* Passage to read
● ● ● ●

The event is organized in collaboration with the University of Zurich.
Biographies:
Jordan Bimm is a historian of science, technology, and medicine at the University of Chicago’s Institute on the Formation of Knowledge (IFK), where his research focuses on the human and biological problems of space exploration. His forthcoming book Anticipating the Astronaut explores pre-NASA space medicine experiments where a diverse range of forgotten test-subjects modelled the astronaut. His current project, Putting Mars in a Jar, recovers the missing Cold War military origin of astrobiology, the field devoted to searching for life beyond the Earth. His research has won the Sacknoff Prize for Space History, the Adams Center Prize for Cold War History, the History of Science Society’s NASA Fellowship, and most recently a Guggenheim Fellowship at the Smithsonian National Air and Space Museum. His research appears in the journals Historical Studies in the Natural Sciences, and Social Studies of Science, as well as in the media including The New York Times, National Geographic, WIRED, and The Atlantic.
Chloé Carrière, also known as ‘Galactic Chloé’, is a Management of Technology and Entrepreneurship student at the Federal Institute of Technology Lausanne (EPFL). Besides her studies, she brings the science around space travel, astronomy and astrophysics to wider audiences by hosting her own show, The Galactic Chloé Show. As the creator of the student association Space@yourService, Chloé Carrière organises events, talks and lectures accessible to anyone interested in space travel and the science and technology behind it. A similar program for 7-8 year olds is also lead by Chloé as part of an educational study she is running. Her commitment to promoting space travel and astrophysics has also led her to co-produce content on the topic for Swiss public broadcaster RTS and other media. Chloé wishes to be one of the first women to step on the Moon and to contribute to the future of space exploration.

● ● ● ●

* Data extract
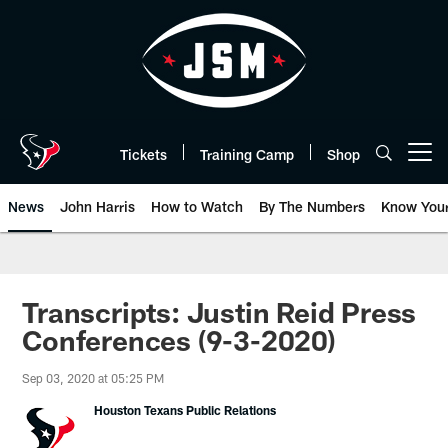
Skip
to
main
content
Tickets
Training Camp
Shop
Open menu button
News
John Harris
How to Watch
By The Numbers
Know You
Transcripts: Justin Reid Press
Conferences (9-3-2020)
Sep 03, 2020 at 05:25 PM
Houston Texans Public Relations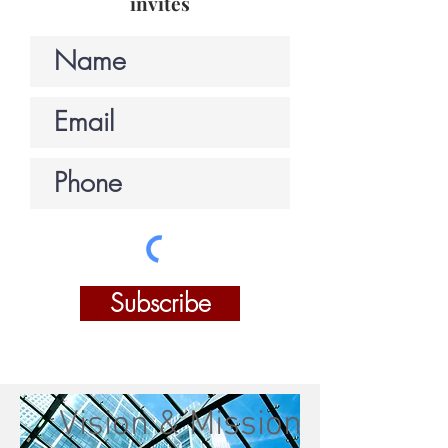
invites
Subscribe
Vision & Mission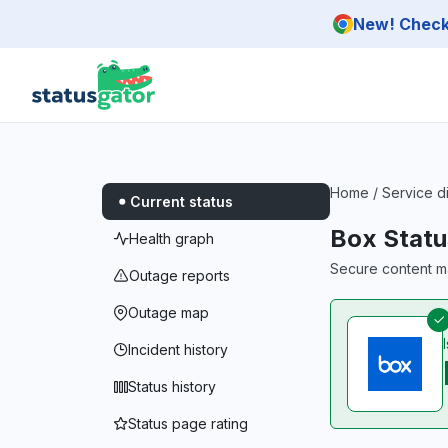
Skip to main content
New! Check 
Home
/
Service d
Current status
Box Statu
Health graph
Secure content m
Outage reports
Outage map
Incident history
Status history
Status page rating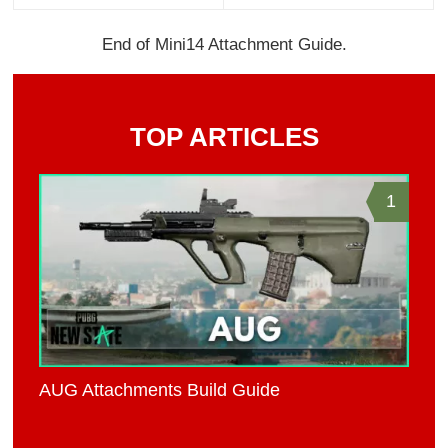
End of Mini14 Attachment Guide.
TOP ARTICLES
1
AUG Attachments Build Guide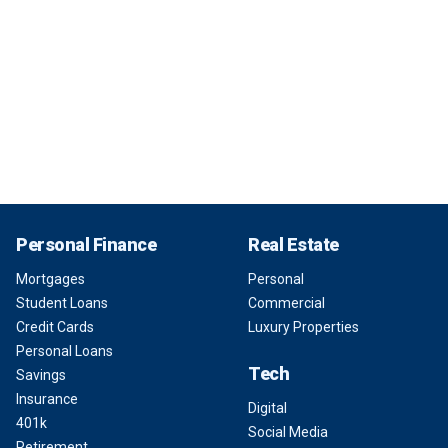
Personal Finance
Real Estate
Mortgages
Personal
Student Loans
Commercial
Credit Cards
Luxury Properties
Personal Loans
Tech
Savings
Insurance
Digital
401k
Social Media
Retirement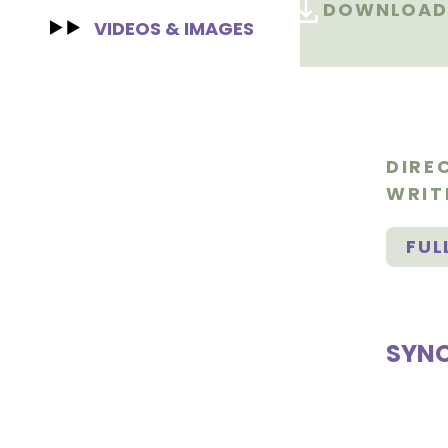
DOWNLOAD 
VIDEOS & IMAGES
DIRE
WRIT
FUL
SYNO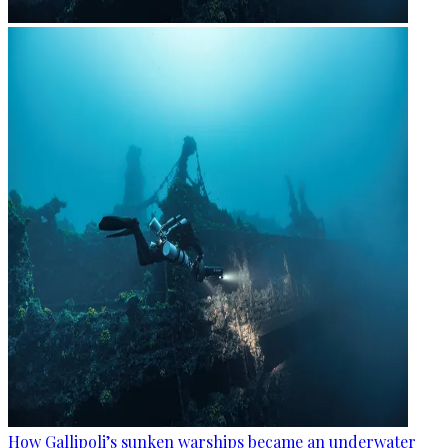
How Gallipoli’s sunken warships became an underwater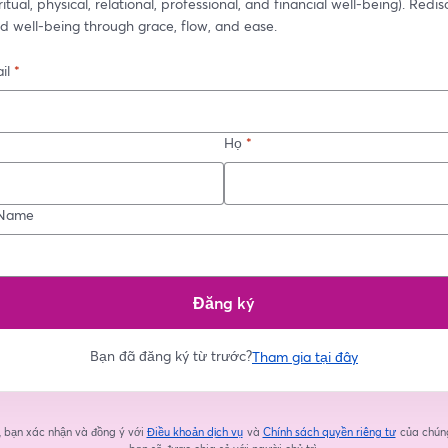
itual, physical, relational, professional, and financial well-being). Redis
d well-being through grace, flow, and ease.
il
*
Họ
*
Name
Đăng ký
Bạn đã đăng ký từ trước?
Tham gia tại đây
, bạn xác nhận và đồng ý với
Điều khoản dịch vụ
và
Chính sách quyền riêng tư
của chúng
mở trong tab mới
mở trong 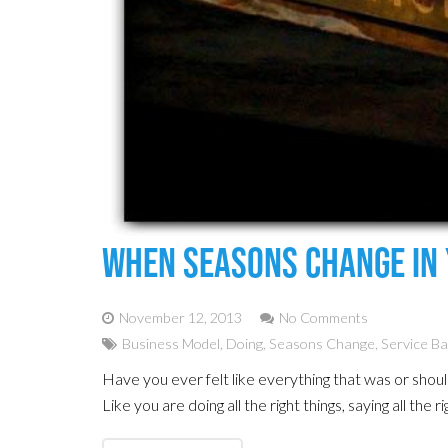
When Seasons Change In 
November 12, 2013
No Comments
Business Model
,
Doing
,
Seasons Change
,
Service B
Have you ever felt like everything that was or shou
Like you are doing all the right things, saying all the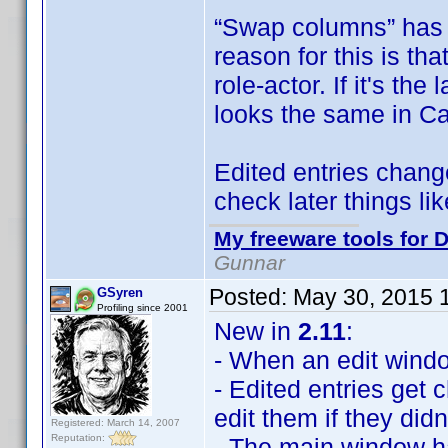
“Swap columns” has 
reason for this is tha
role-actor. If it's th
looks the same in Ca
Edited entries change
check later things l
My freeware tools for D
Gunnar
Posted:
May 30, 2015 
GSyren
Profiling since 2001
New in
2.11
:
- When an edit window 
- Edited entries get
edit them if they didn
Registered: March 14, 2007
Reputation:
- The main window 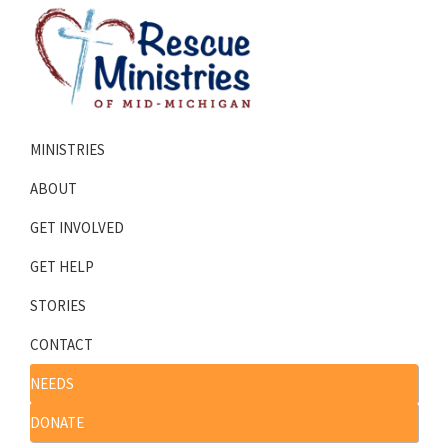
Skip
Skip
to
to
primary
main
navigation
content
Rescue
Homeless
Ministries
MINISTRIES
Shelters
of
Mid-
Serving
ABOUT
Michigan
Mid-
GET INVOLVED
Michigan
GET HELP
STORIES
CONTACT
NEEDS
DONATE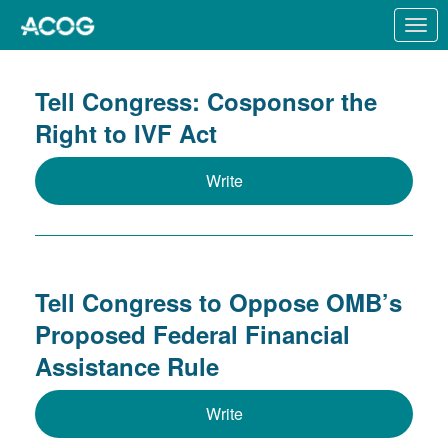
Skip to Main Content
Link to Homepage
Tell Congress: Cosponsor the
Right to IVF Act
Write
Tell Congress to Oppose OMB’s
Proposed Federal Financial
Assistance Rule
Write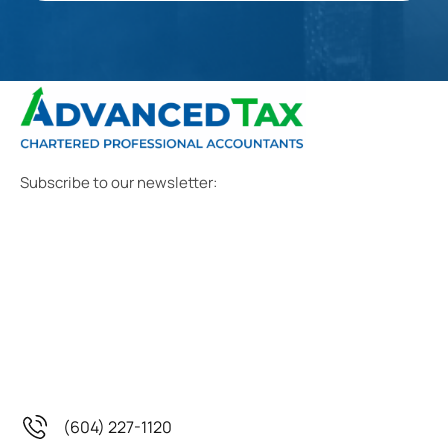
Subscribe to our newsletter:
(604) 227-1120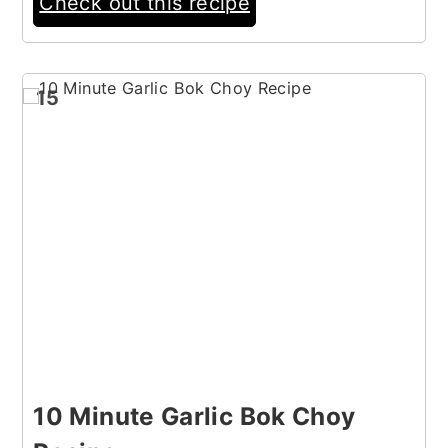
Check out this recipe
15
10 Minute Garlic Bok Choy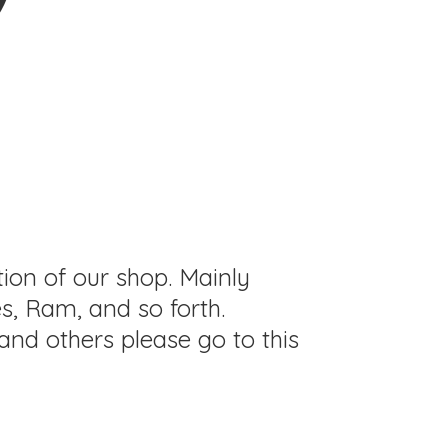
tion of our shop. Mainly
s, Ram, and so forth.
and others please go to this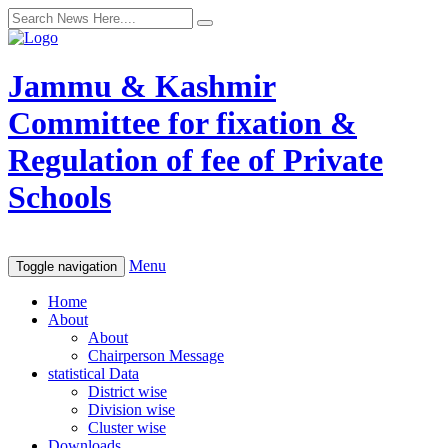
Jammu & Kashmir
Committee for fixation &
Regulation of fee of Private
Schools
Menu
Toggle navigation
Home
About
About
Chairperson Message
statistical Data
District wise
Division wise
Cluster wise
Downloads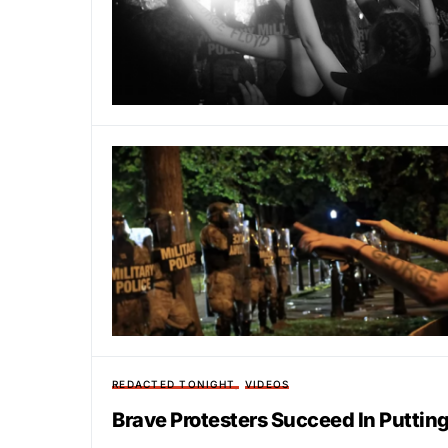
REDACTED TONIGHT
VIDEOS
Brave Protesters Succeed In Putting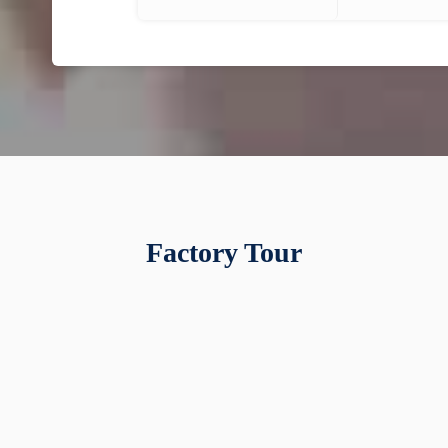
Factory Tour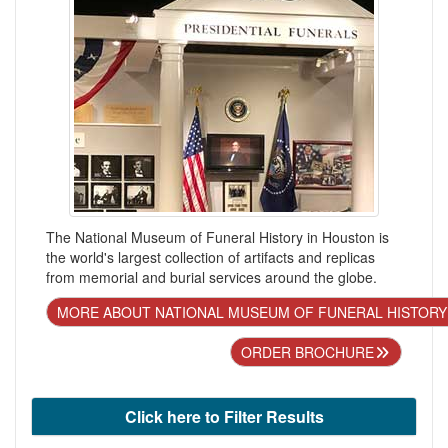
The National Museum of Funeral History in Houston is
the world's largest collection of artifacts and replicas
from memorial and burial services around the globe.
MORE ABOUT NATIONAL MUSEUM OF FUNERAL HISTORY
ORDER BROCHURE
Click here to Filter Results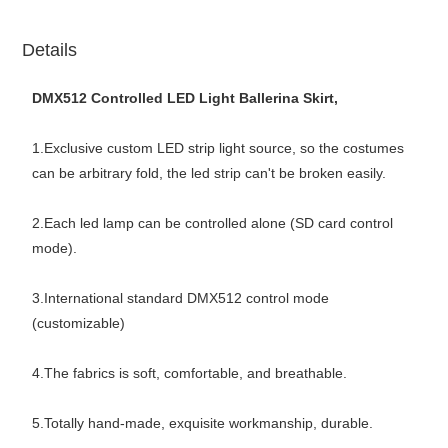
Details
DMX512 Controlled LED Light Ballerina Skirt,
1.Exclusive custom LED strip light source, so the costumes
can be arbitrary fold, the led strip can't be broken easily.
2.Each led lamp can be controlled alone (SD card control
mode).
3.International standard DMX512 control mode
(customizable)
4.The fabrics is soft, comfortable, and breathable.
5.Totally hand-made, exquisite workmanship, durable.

● ● ● ●

* Problems to work on
1. According to the speaker biographies, what is the name of the show that Chloé Carrière hosts?
2. Write what comes next in the speaker biographies, starting after their last sentence.

* Answer list
1. The Galactic Chloé Show

2.
Patrick Kilian is a historian of science and recent PhD graduate from the University of Zurich. He has also been a doctoral member of the University of Zurich and ETH Zurich’s center of excellence ‘Zentrum Geschichte des Wissens’ (ZGW). Patrick’s research focuses on the early history of space medicine during the Cold War and the question of how an object as large as outer space was turned into a controllable scientific object. He was co-founder and co-editor of the interdisciplinary open-access journal Le foucaldien and the academic weblog foucaultblog, both dedicated to promoting research that builds on the works of French philosopher Michel Foucault. Patrick’s publications include the book chapters Participant Evolution: Cold War Space Medicine and the Militarization of the Cyborg Self (2021), Astronauts in Action? Wie man Testpiloten in den Weltraum und durch die Gesellschaft folgt (2021), and The Well-Tempered Astronaut (2017, co-authored with Jordan Bimm). Patrick’s research has been generously funded by Swiss National Science Foundation (SNF) and the University of Zurich.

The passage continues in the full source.